While the concept and use of solar energy has been around for centuries, solar technology and its ability to source renewable energy is still a relatively new concept. From solar panel origins in outer space around the 1950s, up through the first solar residences in the early 1970s, the technology used to harness the sun’s power has constantly evolved over the last 70-odd years. Today, due in large part to climate change and inflating energy costs, the latest shift in energy technology has taken the form of solar farms.
In fact, the benefits of solar farms are so dramatic that in just the last ten years, the average annual growth rate for the solar industry has been 33% year-over-year. With expansion numbers like that, it’s important to note that any new frontier brings challenges. Solar farms are no different. One of the biggest challenges facing solar farms are inverter fires and how to mitigate fire risks. It's time to break down what causes these solar inverters to catch fire and discuss some solar farm fire protection fundamentals.
What Are the Benefits of Solar Farms
Essentially, solar farms are large scale power generation sites designed to produce energy for consumers. In other words, they serve the same purpose as a conventional coal or natural gas power plant, just with some notable benefits unique to solar power. By harnessing clean, renewable, solar energy, these new solar farms are able to produce power while also:
- Reducing consumers’ carbon footprints
- Increasing access to clean and affordable energy for everyone
- Diversifying the supply of energy
- Reducing reliance on imported fuels
- Stimulating job and economic growth
- Lessening air pollution
Are There Dangers with Solar Farms?
The short answer is there can be. That’s not to say that solar farms are more or less dangerous than other power generation types. On average, the reported instances of solar farm fires are rare, however there is no official reporting mechanism that captures this data. It’s likely due in part to how relatively new solar technology is and how aggressively it is being adopted around the world, there are certain growing pains for early adopters. If you are asking yourself “Are solar farms dangerous?,” in a general sense, the World Health Organization notes that there is no significant evidence of health risks just from working on or living near a solar farm. Rather, the primary area of concern for solar farms centers around solar inverter fire risk, and risk mitigation as recent studies indicated solar farm fires are underestimated.
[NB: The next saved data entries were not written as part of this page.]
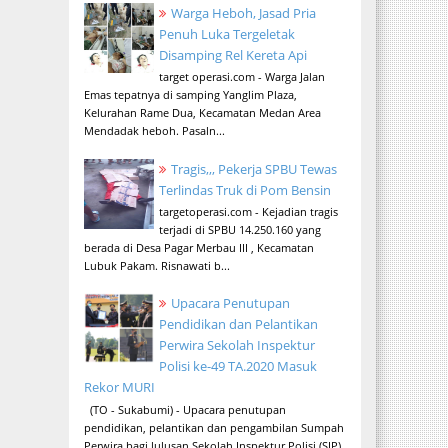
Warga Heboh, Jasad Pria
Penuh Luka Tergeletak
Disamping Rel Kereta Api
target operasi.com - Warga Jalan
Emas tepatnya di samping Yanglim Plaza,
Kelurahan Rame Dua, Kecamatan Medan Area
Mendadak heboh. Pasaln...
Tragis,,, Pekerja SPBU Tewas
Terlindas Truk di Pom Bensin
targetoperasi.com - Kejadian tragis
terjadi di SPBU 14.250.160 yang
berada di Desa Pagar Merbau III , Kecamatan
Lubuk Pakam. Risnawati b...
Upacara Penutupan
Pendidikan dan Pelantikan
Perwira Sekolah Inspektur
Polisi ke-49 TA.2020 Masuk
Rekor MURI
(TO - Sukabumi) - Upacara penutupan
pendidikan, pelantikan dan pengambilan Sumpah
Perwira bagi lulusan Sekolah Inspektur Polisi (SIP)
Is a Solar Inverter Safe? Can an Inverter Start a Fire?
When installed and maintained properly, solar inverters are just as (if not more safe) than other power sources. Especially when they are equipped with appropriate fire suppression systems. With that being said however, in some instances, solar inverters can fail, overheat, and ultimately catch on fire. Let’s take a closer look as to why.
What Causes a Solar Inverter to Overheat?
There are a handful of things that can cause a solar inverter to catch fire. For starters, it can simply be the incredibly hot and sunny environments in which they typically operate. The naturally high temperatures can be compounded by the equipment generating heat as it moves, inverts, transforms, and manipulates high voltage electricity.
Often one of the biggest issues is an inverter short circuit problem which can be caused by a multitude of things, including:
- High temperatures (we’re talking 248 degrees Fahrenheit) deteriorating electrical components over time
- A lack of adequate maintenance and management
- Improper installation
- Poor quality equipment
- Small animals or insects getting into equipment
- Vegetation and plant debris invading equipment
A failed component that short circuits can result in a fire that spreads throughout the inverter. That fire damage then causes a domino effect, allowing all of the energy and voltage to come in and fuel the fire until the sun goes down. That is why automatic fire suppression is so important. Not only can it quickly detect and suppress a fire, but it can also trip the inverter offline before the fire can spread to other components. This way, the fire is smaller, more equipment is saved, and the surrounding area is less impacted.
The fact of the matter is that where fires can happen, fires will happen. That means it’s important to prepare for the worst-case scenario by understanding fire risks, and how to best mitigate those risk factors, and understand how to manage a solar farm fire.